Embora seu tamanho fosse provavelmente exagerado, o monstro tem suas raízes em um animal do mundo real; a baleia-bicuda-de-cuvier.

Nome: Zuttibur, Swiatibor, Świętobor
Origem: Culturas eslavas
Zuttibur (literalmente traduzido como "floresta de pinheiros sagrados") era um espírito antigo da floresta ou deus, adorado pela última vez pelos Sorbs ou Wends, populações eslavas que viviam perto de assentamentos alemães na idade média.

Embora representações visuais do Zuttibur sejam raras, pode-se fazer comparações com outros espíritos da floresta, como o Leshy.

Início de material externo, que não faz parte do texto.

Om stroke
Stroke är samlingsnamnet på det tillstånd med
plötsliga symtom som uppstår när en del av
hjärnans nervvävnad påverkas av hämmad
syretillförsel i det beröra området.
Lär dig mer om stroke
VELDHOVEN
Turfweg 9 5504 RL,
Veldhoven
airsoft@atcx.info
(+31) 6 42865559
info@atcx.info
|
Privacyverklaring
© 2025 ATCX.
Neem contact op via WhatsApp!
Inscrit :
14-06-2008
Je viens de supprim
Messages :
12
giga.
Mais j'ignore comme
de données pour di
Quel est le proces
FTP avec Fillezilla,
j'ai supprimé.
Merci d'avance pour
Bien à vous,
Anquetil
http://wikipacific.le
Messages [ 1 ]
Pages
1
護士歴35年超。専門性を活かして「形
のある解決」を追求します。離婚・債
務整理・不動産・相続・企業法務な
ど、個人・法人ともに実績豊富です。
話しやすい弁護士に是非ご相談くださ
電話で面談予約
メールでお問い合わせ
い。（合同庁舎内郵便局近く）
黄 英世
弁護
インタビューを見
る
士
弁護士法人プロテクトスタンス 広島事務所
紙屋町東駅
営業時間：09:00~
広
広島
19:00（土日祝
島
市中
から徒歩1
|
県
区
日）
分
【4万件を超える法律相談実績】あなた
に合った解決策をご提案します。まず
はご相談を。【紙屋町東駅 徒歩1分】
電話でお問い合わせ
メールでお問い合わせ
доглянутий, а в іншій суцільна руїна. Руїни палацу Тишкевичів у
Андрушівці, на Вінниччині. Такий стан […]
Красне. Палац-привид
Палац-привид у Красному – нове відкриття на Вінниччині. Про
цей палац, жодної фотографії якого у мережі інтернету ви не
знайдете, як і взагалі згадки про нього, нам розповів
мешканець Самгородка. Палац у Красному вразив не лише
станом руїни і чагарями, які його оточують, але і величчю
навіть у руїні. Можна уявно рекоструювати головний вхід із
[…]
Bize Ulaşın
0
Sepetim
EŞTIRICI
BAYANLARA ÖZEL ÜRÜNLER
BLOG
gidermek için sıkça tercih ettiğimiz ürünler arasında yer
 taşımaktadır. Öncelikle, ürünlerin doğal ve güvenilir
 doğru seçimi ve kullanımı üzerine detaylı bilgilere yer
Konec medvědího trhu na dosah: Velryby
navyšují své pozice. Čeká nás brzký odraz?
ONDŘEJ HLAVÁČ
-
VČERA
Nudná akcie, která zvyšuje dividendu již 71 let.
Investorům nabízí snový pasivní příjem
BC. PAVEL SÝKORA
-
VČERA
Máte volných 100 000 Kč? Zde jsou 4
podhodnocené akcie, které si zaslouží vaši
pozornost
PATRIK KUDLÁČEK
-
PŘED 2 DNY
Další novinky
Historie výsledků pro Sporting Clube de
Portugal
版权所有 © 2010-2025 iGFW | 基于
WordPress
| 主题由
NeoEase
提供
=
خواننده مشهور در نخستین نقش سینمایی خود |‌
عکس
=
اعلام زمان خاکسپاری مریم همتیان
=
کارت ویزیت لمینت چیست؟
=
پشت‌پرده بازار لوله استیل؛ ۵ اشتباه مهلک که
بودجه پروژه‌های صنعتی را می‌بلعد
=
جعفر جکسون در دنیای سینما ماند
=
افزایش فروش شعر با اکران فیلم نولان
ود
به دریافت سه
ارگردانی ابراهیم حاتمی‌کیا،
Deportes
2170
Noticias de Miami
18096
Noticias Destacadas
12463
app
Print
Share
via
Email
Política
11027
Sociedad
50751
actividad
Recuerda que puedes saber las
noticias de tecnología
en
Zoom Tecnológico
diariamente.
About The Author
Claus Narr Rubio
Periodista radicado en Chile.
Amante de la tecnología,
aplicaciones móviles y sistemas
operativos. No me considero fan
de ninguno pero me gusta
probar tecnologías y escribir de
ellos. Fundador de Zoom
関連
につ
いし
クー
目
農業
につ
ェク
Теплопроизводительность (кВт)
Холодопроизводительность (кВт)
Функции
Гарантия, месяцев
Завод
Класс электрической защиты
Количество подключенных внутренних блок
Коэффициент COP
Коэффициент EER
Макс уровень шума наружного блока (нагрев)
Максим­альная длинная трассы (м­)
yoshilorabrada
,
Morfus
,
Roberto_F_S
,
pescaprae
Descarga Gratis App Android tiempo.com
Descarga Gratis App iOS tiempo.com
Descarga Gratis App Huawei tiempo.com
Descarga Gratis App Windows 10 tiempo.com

Dizia-se que Zuttibur tinha ídolos e grandes florestas de carvalhos dedicados a ele, particularmente perto da cidade de Merseburg e do rio Saale, um dos assentamentos mais antigos da Alemanha Central. O primeiro bispo católico romano de Merseburg, Wigbertus (1004-1009 d.C), incendiou a floresta, destruiu todos os ídolos e construiu uma igreja em seu lugar para seu sucessor, Thietmar de Walbeck.

Não se sabe se Zuttibur se refere a uma entidade/criatura, a própria floresta ou os ídolos que foram construídos em Merseburg.